## INSTRUCTIONS FOR THE TASK
A single number is needed: how many lines of the data hold the word "próteses".

(SUPPLIED ENTRIES Opens)

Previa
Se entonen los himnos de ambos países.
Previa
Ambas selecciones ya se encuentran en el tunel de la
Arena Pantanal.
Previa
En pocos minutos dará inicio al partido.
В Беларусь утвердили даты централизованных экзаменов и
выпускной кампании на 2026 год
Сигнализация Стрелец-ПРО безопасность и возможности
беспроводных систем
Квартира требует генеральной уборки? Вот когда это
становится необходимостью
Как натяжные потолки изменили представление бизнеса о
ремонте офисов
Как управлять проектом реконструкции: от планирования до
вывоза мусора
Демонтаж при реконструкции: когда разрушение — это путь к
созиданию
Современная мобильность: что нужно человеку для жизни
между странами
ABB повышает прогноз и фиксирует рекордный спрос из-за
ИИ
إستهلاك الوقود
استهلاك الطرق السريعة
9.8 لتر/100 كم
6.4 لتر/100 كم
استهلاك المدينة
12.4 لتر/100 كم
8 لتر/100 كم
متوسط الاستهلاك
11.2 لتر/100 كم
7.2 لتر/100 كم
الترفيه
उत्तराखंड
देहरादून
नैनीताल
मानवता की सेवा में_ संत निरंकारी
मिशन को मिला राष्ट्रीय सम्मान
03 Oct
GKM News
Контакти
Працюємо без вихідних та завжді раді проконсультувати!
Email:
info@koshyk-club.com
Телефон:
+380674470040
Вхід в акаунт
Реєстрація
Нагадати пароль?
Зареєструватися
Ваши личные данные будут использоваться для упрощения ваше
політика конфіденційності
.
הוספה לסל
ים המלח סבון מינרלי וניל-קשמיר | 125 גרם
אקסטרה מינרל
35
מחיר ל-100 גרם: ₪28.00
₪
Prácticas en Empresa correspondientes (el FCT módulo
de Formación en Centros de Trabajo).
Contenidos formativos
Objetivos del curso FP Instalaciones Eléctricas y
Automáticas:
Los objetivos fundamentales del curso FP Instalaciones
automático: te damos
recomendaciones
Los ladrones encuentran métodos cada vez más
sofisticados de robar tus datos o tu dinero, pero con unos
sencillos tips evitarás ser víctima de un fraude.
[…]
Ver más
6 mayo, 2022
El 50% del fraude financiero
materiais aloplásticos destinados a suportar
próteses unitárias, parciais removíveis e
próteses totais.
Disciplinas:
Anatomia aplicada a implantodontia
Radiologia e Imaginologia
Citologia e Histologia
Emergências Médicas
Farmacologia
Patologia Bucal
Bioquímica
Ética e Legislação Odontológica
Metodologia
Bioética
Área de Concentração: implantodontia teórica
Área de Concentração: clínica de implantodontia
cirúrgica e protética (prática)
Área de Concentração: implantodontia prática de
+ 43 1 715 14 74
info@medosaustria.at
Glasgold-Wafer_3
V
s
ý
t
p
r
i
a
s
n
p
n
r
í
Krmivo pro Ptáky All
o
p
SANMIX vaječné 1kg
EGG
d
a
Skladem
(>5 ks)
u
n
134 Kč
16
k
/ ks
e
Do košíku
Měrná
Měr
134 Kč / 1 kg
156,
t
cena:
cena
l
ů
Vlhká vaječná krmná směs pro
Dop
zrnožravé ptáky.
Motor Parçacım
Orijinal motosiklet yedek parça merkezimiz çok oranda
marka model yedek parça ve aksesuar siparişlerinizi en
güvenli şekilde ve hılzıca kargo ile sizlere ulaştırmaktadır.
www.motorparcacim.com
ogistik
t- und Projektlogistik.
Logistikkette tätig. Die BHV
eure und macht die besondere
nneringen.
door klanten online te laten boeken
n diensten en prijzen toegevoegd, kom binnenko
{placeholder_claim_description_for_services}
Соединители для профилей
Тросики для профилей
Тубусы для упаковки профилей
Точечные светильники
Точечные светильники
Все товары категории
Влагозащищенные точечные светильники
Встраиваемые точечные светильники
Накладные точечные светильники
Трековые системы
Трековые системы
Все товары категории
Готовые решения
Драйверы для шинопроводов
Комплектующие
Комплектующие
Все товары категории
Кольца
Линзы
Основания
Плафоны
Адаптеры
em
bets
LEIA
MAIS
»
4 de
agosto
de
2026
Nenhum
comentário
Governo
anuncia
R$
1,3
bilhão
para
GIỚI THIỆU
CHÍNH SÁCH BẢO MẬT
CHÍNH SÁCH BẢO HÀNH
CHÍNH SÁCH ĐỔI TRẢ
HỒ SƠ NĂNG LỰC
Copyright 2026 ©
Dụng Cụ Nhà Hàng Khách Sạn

(SUPPLIED ENTRIES Closes)

## OUTPUT
2